I think the bookshop thing is different — I think people are preferentially shopping there to support indie bookstores so that if you're on there, some people will choose that as an option

@susankayequinn @Firlefanz My experience has been that print sells very well, but the clientele and reasons are very different.

The thing that made it work is a bit different, though: it works great as merchandise next to a reading engagement, gets gifted, and develops from there. Basically how bands sell shirts.

Then there are other kinds of books, like role-playing games, which sell mostly because people want to have physical copies for the gaming table, or because of the art.

This is not..

@susankayequinn @Firlefanz ... one size fits all, is what I'm getting at.

@jens @Firlefanz
oh, for sure, not one size fits all... I was speaking mostly about general changes in the culture wrt print. Whether that's going to help any individual author is very specific to their circumstance.

If you write romantasy or enjoy fine book craft and art in whatever genre you write, and especially if you've already got a fanbase (even a small one), then a kickstarter could be very lucrative (I have a friend who just did one).

If you like to attend book events...

@susankayequinn

Yes, bookshop org works *because* it speaks to people willing to support local stores and indie authors.

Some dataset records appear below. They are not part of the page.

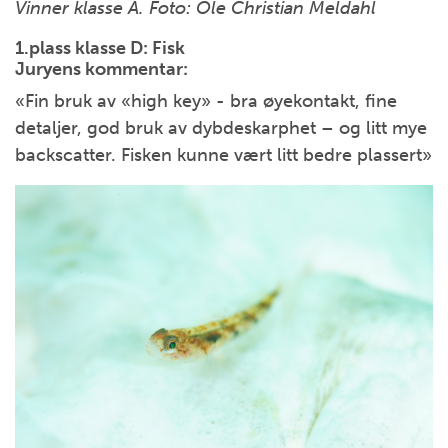
Vinner klasse A. Foto: Ole Christian Meldahl
1.plass klasse D: Fisk
Juryens kommentar:
«Fin bruk av «high key» - bra øyekontakt, fine
detaljer, god bruk av dybdeskarphet – og litt mye
backscatter. Fisken kunne vært litt bedre plassert»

I have put their link first in the Books2Read lists. Should put it first on my website, too.

And I can market to that.

@jens

@Firlefanz @jens @susankayequinn Indeed. The Book View Cafe is one already, but it is very selective, but maybe worth looking at what they do well.
@susankayequinn A couplet of weeks ago I closed my Amazon account. It's Kobo or my local bookstore.
@susankayequinn It's not obeying in advance, Bezos himself is a fascist.